O salário mínimo regional de Santa Catarina deve ter um reajuste de 6,49% em 2026, elevando os valores das quatro faixas e ampliando o impacto direto na renda de milhares de trabalhadores. A proposta foi construída em consenso entre representantes patronais e sindicais e será encaminhada pelo governo do Estado à Assembleia Legislativa de Santa Catarina (Alesc), onde precisará ser aprovada para entrar em vigor.
Se confirmados, os novos valores passarão a R$1.842,00 na primeira faixa, R$1.908,00 na segunda, R$2.022,00 na terceira e R$2.106,00 na quarta faixa. O aumento representa ganho nominal relevante sobre os atuais R$1.730,00, R$ 1.792,00, R$ 1.898,00 e R$ 1.978,00, respectivamente.

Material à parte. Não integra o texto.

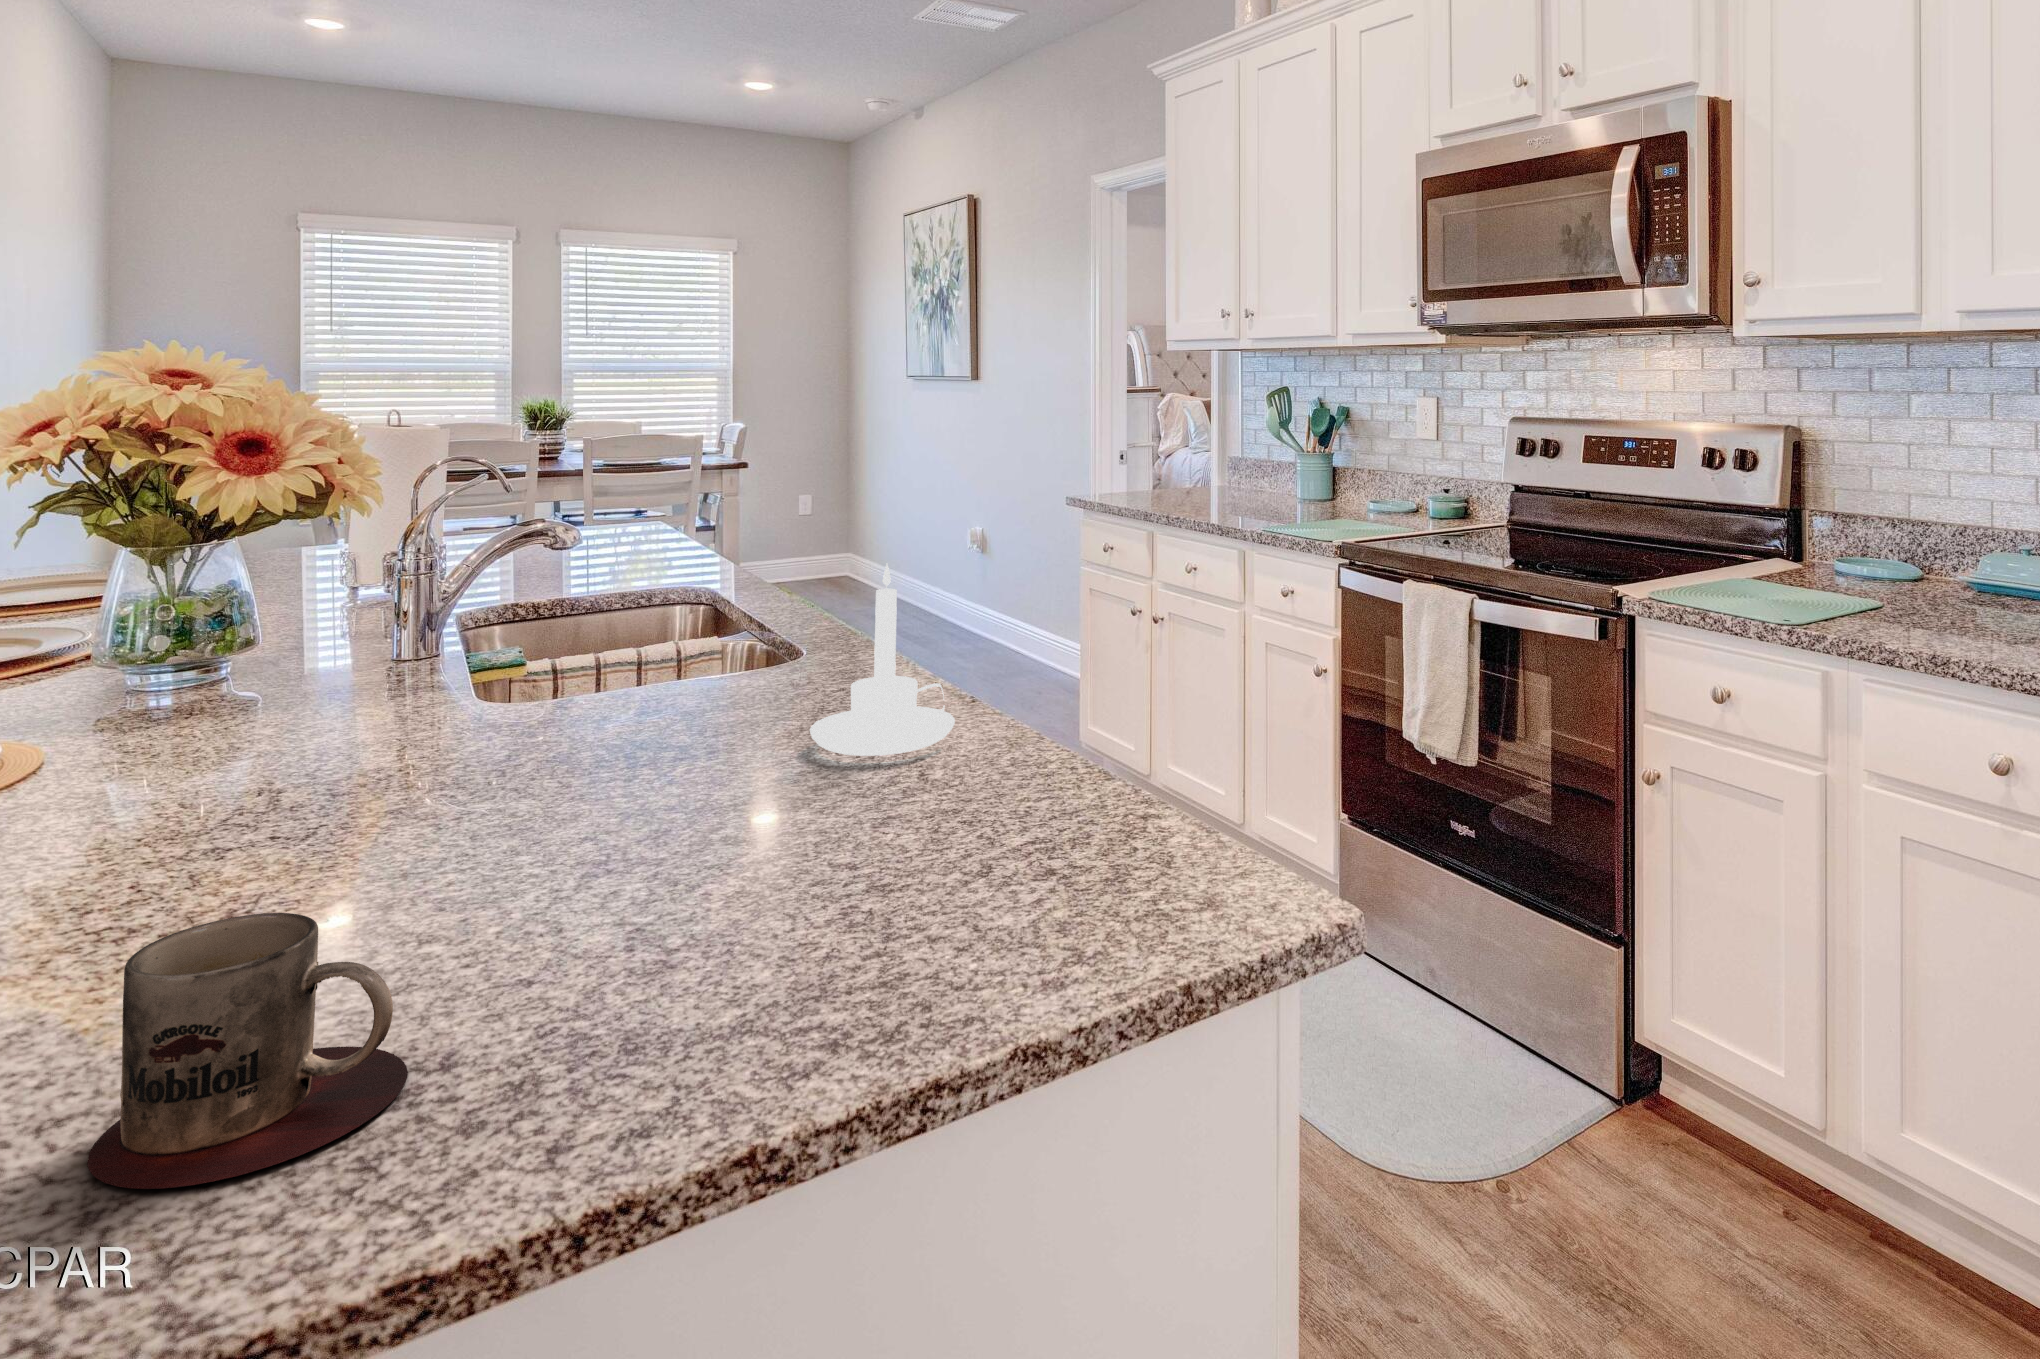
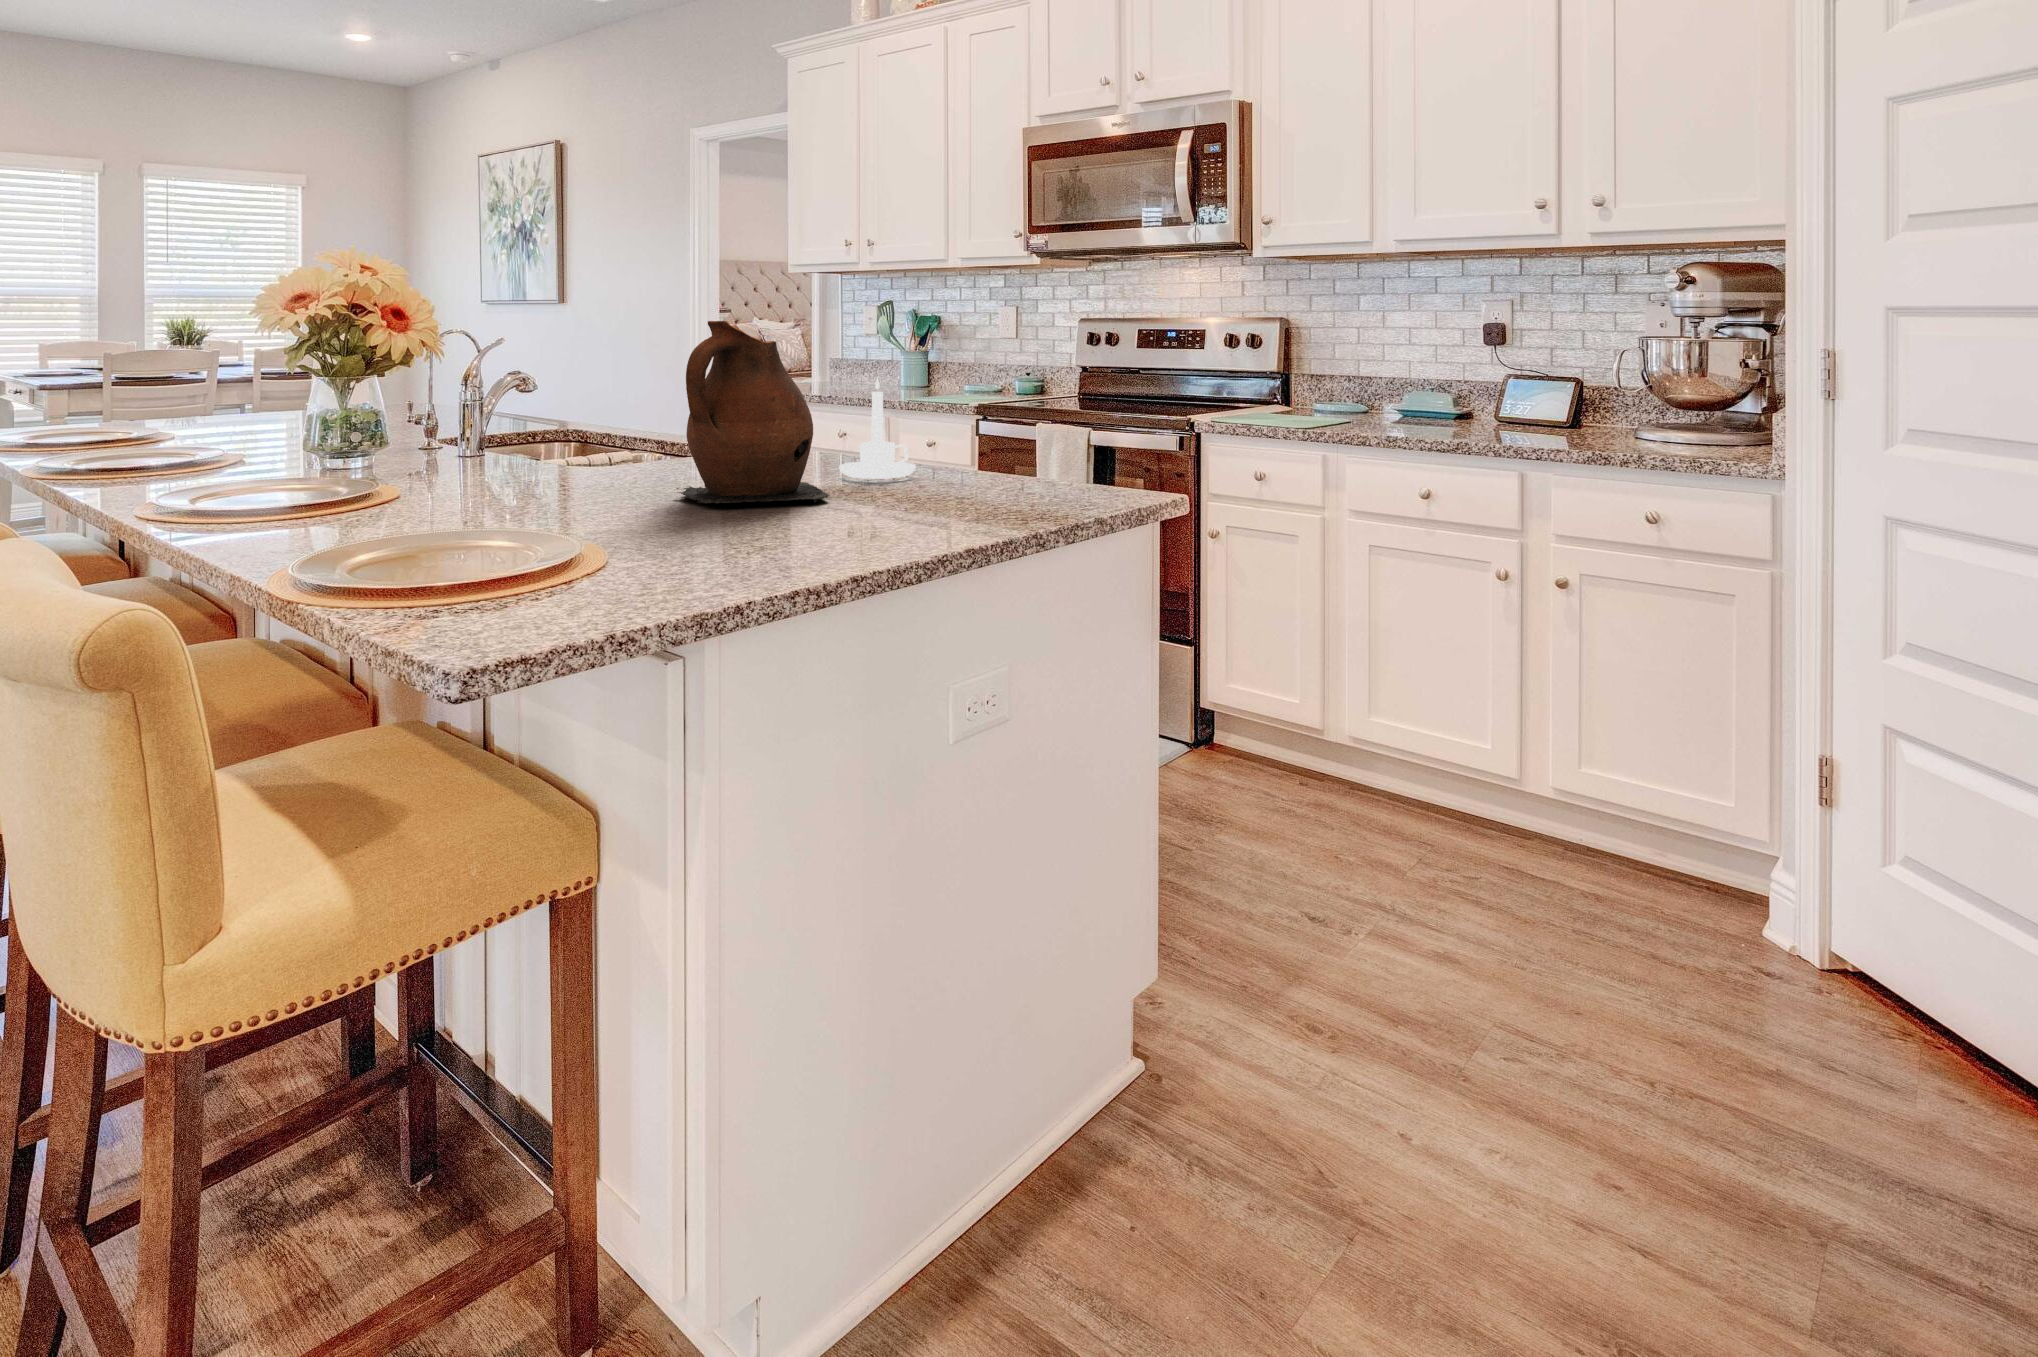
ceramic pitcher: none [332,478,696,856] -> present [676,321,829,504]
mug: present [87,913,408,1189] -> none [821,473,916,550]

O presidente da Fiesc (Federação das Indústrias do Estado de Santa Catarina), Gilberto Seleme, destacou que o acordo reforça a cultura de diálogo no Estado e consolida Santa Catarina como referência nacional em negociação trabalhista. Para ele, o entendimento entre as partes demonstra maturidade institucional e compromisso com o desenvolvimento econômico.
Do lado dos trabalhadores, o coordenador sindical do Departamento Intersindical de Estatística e Estudos Socioeconômicos (Dieese-SC) e diretor da Federação dos Trabalhadores no Comércio de Santa Catarina (Fecesc), Ivo Castanheira, afirmou que o reajuste significa distribuição de renda e valorização da força de trabalho. Ele ressaltou que Santa Catarina é o único estado onde o piso regional é definido por negociação direta e consensual desde sua criação.
Criado pela Lei Complementar 459, de 30 de setembro de 2009, o piso regional se aplica a trabalhadores que não possuem salário definido por lei federal, convenção ou acordo coletivo. As quatro faixas abrangem setores estratégicos como agricultura, indústria, comércio, construção civil, serviços, saúde, educação e transporte, ampliando o alcance do reajuste em diferentes áreas da economia catarinense.